No matter what it actually is, Glenn shouldn't be selling them under the name he got them, if he knows it's wrong. Hard to believe that he would think that this flower is really a Sedenii. Maybe none of them have bloomed for him yet? If so, he should be made aware of the error here. He is a respected vendor, and this kind of thing is not good for reputation.


----------



## tomkalina (Nov 28, 2011)

I'm with Xavier on this one - it's definitely Schroderae and not Sedenii. Also, it doesn't look like the Sedenii shown on the Piping Rock website link, (which actually looks like a Calurum to me).....So many of these old hybrids have been confused; mixed tags, lost tags, intentional mislabelling, etc. that it's hard to know sometimes what the correct name was originally.


----------



## Eric Muehlbauer (Nov 28, 2011)

I agree....it looks to me like Schroderae. How large are the flowers?


----------



## AquaGem (Nov 28, 2011)

Eric Muehlbauer said:


> I agree....it looks to me like Schroderae. How large are the flowers?



vertical Spread is about 4 inches... will inform him...


----------



## Eric Muehlbauer (Nov 28, 2011)

Hmmm.....that's a bit small for Schroderae.


----------



## Kevin (Nov 28, 2011)

AquaGem said:


> vertical Spread is about 4 inches



The _entire_ flower, or just the petals? 4" seems small for any caudatum hybrid, but I'm no expert.


----------



## AquaGem (Nov 29, 2011)

Kevin said:


> The _entire_ flower, or just the petals? 4" seems small for any caudatum hybrid, but I'm no expert.



Will measure and update later.


----------



## SlipperFan (Nov 29, 2011)

Kevin said:


> No matter what it actually is, Glenn shouldn't be selling them under the name he got them, if he knows it's wrong. Hard to believe that he would think that this flower is really a Sedenii. Maybe none of them have bloomed for him yet? If so, he should be made aware of the error here.
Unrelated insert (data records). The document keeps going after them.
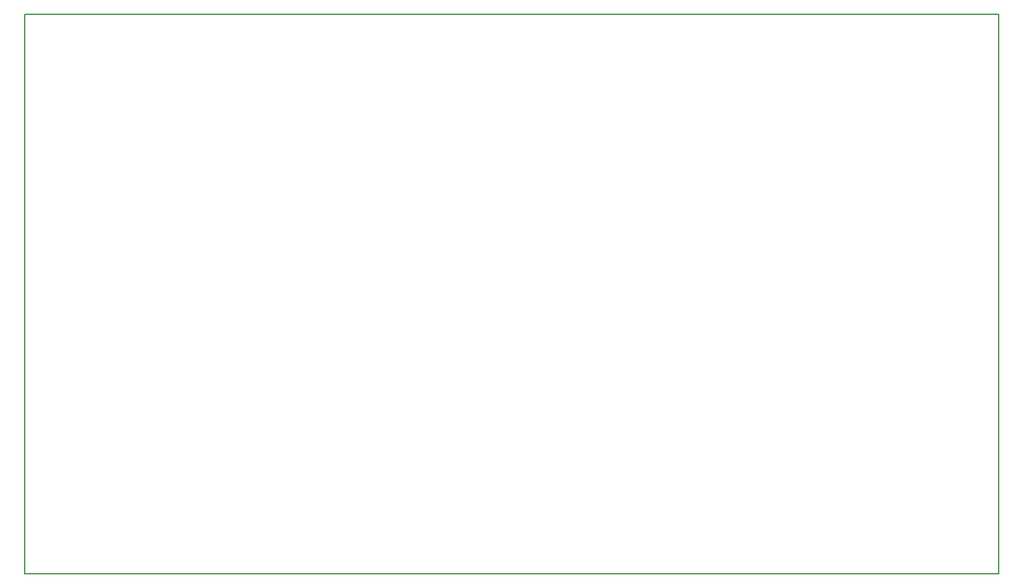
<source format=gbr>
G04 #@! TF.FileFunction,Profile,NP*
%FSLAX46Y46*%
G04 Gerber Fmt 4.6, Leading zero omitted, Abs format (unit mm)*
G04 Created by KiCad (PCBNEW 4.0.7-e2-6376~58~ubuntu16.04.1) date Mon Jun 18 09:55:01 2018*
%MOMM*%
%LPD*%
G01*
G04 APERTURE LIST*
%ADD10C,0.100000*%
%ADD11C,0.150000*%
G04 APERTURE END LIST*
D10*
D11*
X73000000Y-50000000D02*
X73000000Y-123000000D01*
X200000000Y-50000000D02*
X200000000Y-123000000D01*
X73000000Y-50000000D02*
X200000000Y-50000000D01*
X200000000Y-123000000D02*
X73000000Y-123000000D01*
M02*

</source>
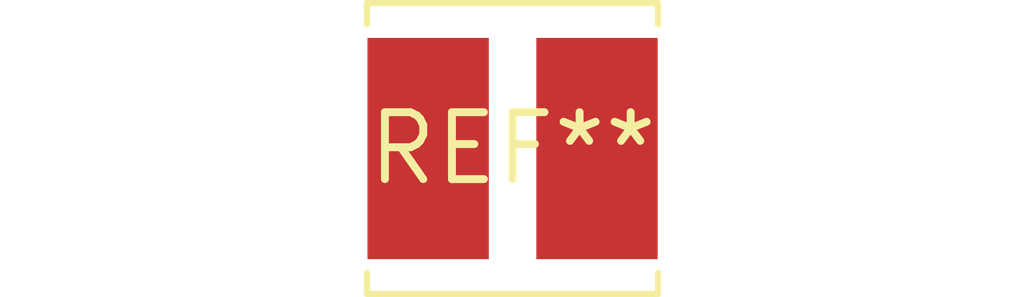
<source format=kicad_pcb>
(kicad_pcb (version 20240108) (generator pcbnew)

  (general
    (thickness 1.6)
  )

  (paper "A4")
  (layers
    (0 "F.Cu" signal)
    (31 "B.Cu" signal)
    (32 "B.Adhes" user "B.Adhesive")
    (33 "F.Adhes" user "F.Adhesive")
    (34 "B.Paste" user)
    (35 "F.Paste" user)
    (36 "B.SilkS" user "B.Silkscreen")
    (37 "F.SilkS" user "F.Silkscreen")
    (38 "B.Mask" user)
    (39 "F.Mask" user)
    (40 "Dwgs.User" user "User.Drawings")
    (41 "Cmts.User" user "User.Comments")
    (42 "Eco1.User" user "User.Eco1")
    (43 "Eco2.User" user "User.Eco2")
    (44 "Edge.Cuts" user)
    (45 "Margin" user)
    (46 "B.CrtYd" user "B.Courtyard")
    (47 "F.CrtYd" user "F.Courtyard")
    (48 "B.Fab" user)
    (49 "F.Fab" user)
    (50 "User.1" user)
    (51 "User.2" user)
    (52 "User.3" user)
    (53 "User.4" user)
    (54 "User.5" user)
    (55 "User.6" user)
    (56 "User.7" user)
    (57 "User.8" user)
    (58 "User.9" user)
  )

  (setup
    (pad_to_mask_clearance 0)
    (pcbplotparams
      (layerselection 0x00010fc_ffffffff)
      (plot_on_all_layers_selection 0x0000000_00000000)
      (disableapertmacros false)
      (usegerberextensions false)
      (usegerberattributes false)
      (usegerberadvancedattributes false)
      (creategerberjobfile false)
      (dashed_line_dash_ratio 12.000000)
      (dashed_line_gap_ratio 3.000000)
      (svgprecision 4)
      (plotframeref false)
      (viasonmask false)
      (mode 1)
      (useauxorigin false)
      (hpglpennumber 1)
      (hpglpenspeed 20)
      (hpglpendiameter 15.000000)
      (dxfpolygonmode false)
      (dxfimperialunits false)
      (dxfusepcbnewfont false)
      (psnegative false)
      (psa4output false)
      (plotreference false)
      (plotvalue false)
      (plotinvisibletext false)
      (sketchpadsonfab false)
      (subtractmaskfromsilk false)
      (outputformat 1)
      (mirror false)
      (drillshape 1)
      (scaleselection 1)
      (outputdirectory "")
    )
  )

  (net 0 "")

  (footprint "L_Cenker_CKCS5020" (layer "F.Cu") (at 0 0))

)

</source>
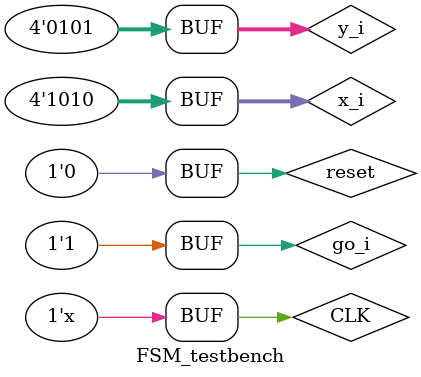
<source format=v>
`timescale 1ns / 1ps


module FSM_testbench;

	// Inputs
	reg [3:0] x_i;
	reg [3:0] y_i;
	reg go_i;
	reg reset;
	reg CLK;

	// Outputs
	wire [3:0] d_o;

	// Instantiate the Unit Under Test (UUT)
	FSM uut (
		.x_i(x_i), 
		.y_i(y_i), 
		.go_i(go_i), 
		.reset(reset), 
		.d_o(d_o), 
		.CLK(CLK)
	);
	
	// Clock Generator
	always begin
		CLK = ~CLK;
		#5;
	end

	initial begin
		// Initialize Inputs
		x_i = 0;
		y_i = 0;
		go_i = 0;
		reset = 0;
		CLK = 0;

		// Wait 100 ns for global reset to finish
		#100;
        
		// Add stimulus here
		x_i = 15;
		y_i = 3;
		#20;
		go_i = 1;
		#20;
		reset = 1;
		#20;
		reset = 0;
		x_i = 10;
		y_i = 5;
		#20;

	end
      
endmodule


</source>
He is a respected vendor, and this kind of thing is not good for reputation.



Glenn probably sold them as seedlings, before he saw the flowers. If he knew it is not as advertised, he'd be the first to tell you.


----------



## Kevin (Nov 30, 2011)

AquaGem said:


> This plant/division came from Glen Decker.



Was this an actual division, or an unbloomed seedling, AquaGem? Let us know what Glen says.


----------



## AquaGem (Nov 30, 2011)

SlipperFan said:


> Glenn probably sold them as seedlings, before he saw the flowers. If he knew it is not as advertised, he'd be the first to tell you.




Was soldas division.. as stated on his website. He is on vacation now so will call him next week.


----------



## koshki (Nov 30, 2011)

Since I haven't been able to get either my Sedenii or Schroederae to bloom, I will just have to enjoy yours (whatever it is!)


----------